AVAILABLE RECORDS:
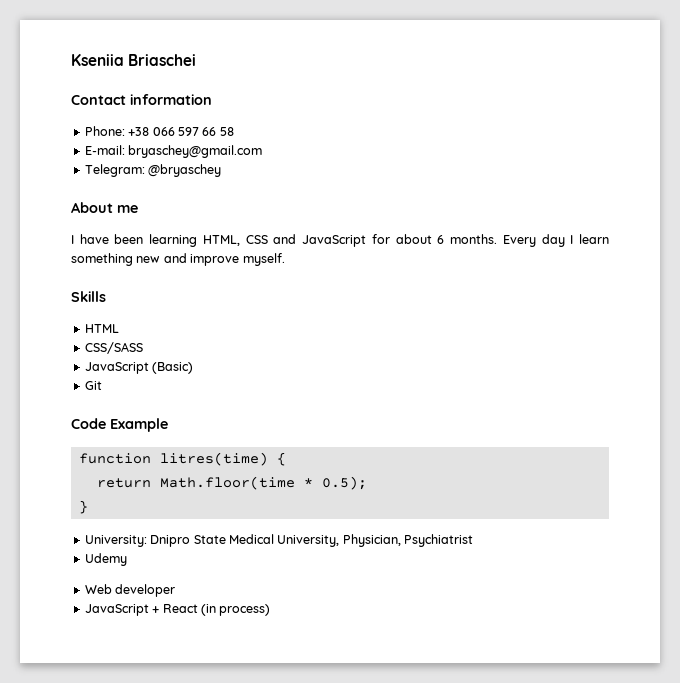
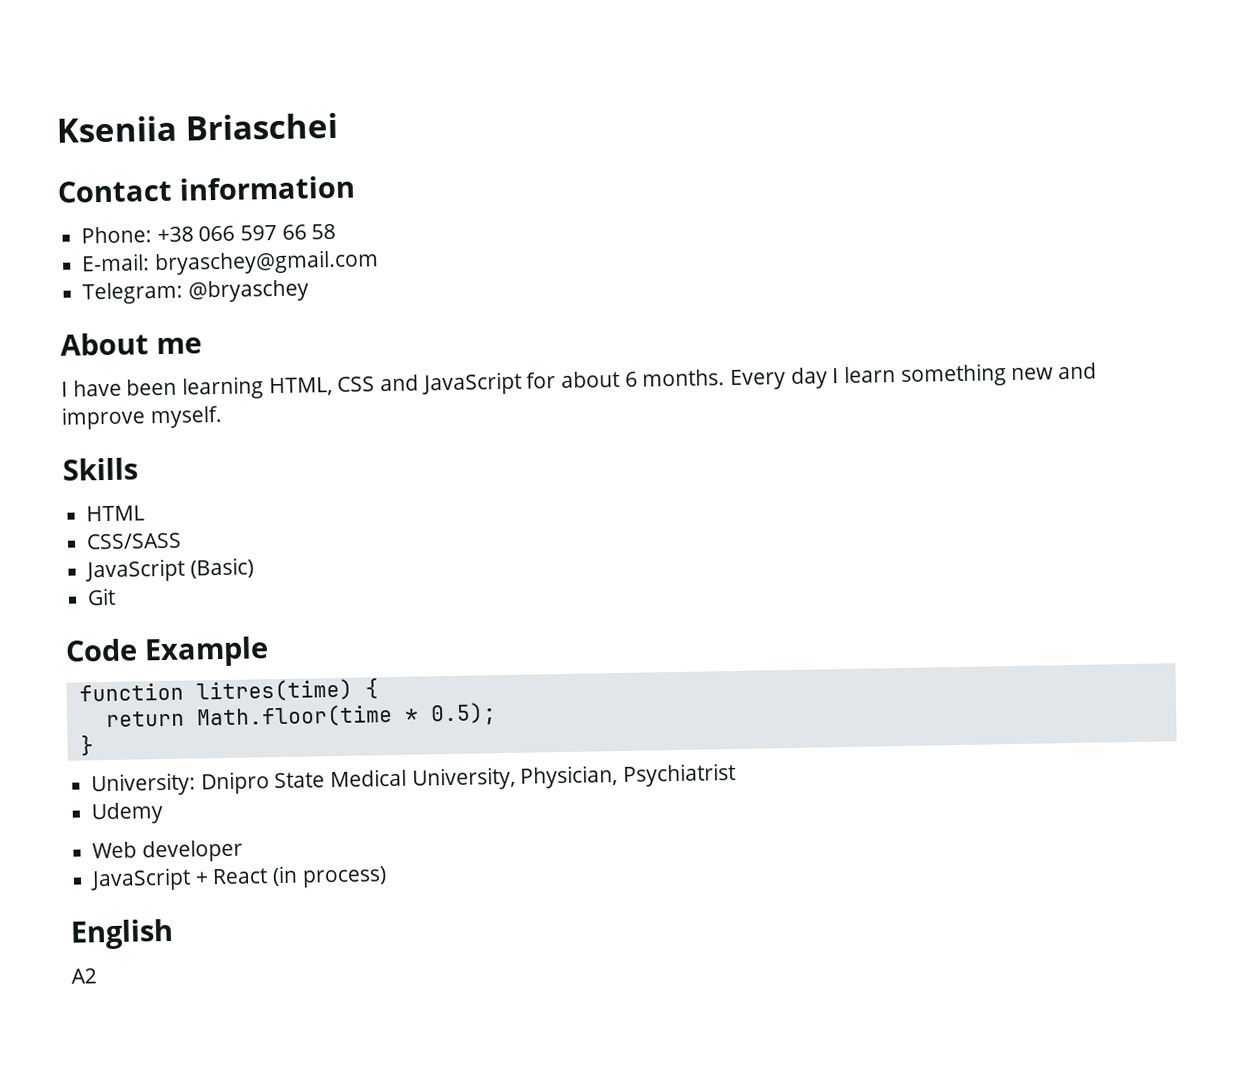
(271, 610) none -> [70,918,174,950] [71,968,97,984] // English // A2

* * *

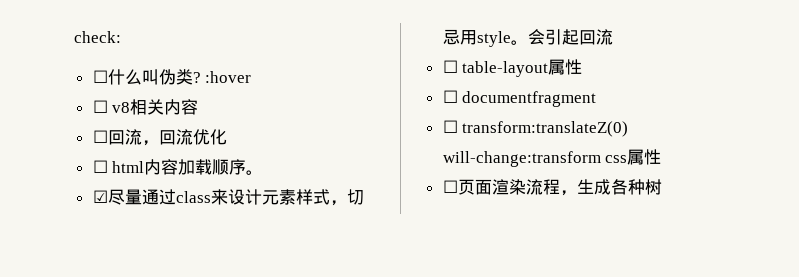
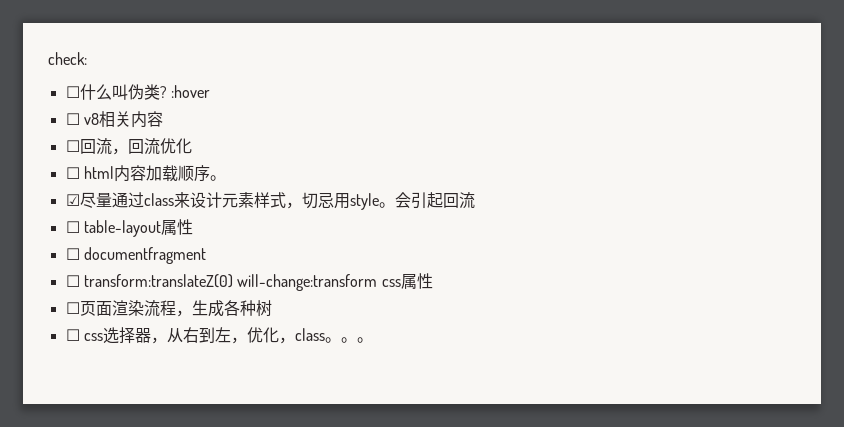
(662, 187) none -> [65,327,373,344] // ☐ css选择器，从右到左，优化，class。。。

==

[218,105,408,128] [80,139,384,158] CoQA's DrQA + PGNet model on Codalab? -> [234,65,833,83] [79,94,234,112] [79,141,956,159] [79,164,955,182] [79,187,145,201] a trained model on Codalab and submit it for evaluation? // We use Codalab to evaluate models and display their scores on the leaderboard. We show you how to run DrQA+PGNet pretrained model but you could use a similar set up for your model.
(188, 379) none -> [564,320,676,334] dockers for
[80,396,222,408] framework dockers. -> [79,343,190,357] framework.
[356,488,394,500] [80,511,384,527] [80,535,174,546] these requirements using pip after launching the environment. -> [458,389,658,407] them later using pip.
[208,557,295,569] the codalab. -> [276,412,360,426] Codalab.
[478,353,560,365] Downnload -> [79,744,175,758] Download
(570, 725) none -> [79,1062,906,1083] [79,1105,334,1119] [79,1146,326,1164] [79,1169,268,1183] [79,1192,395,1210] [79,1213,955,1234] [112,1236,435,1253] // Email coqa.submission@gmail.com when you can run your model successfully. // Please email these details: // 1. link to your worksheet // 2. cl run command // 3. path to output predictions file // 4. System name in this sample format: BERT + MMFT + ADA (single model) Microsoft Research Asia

WORK TASK:
Above are the records; repeat exactly the lines from the one holding "[356,488,394,500] [80,511,384,527] [80,535,174,546]" down to the one holding "[478,353,560,365] Downnload ->", end lines included.

TASK ANSWER:
[356,488,394,500] [80,511,384,527] [80,535,174,546] these requirements using pip after launching the environment. -> [458,389,658,407] them later using pip.
[208,557,295,569] the codalab. -> [276,412,360,426] Codalab.
[478,353,560,365] Downnload -> [79,744,175,758] Download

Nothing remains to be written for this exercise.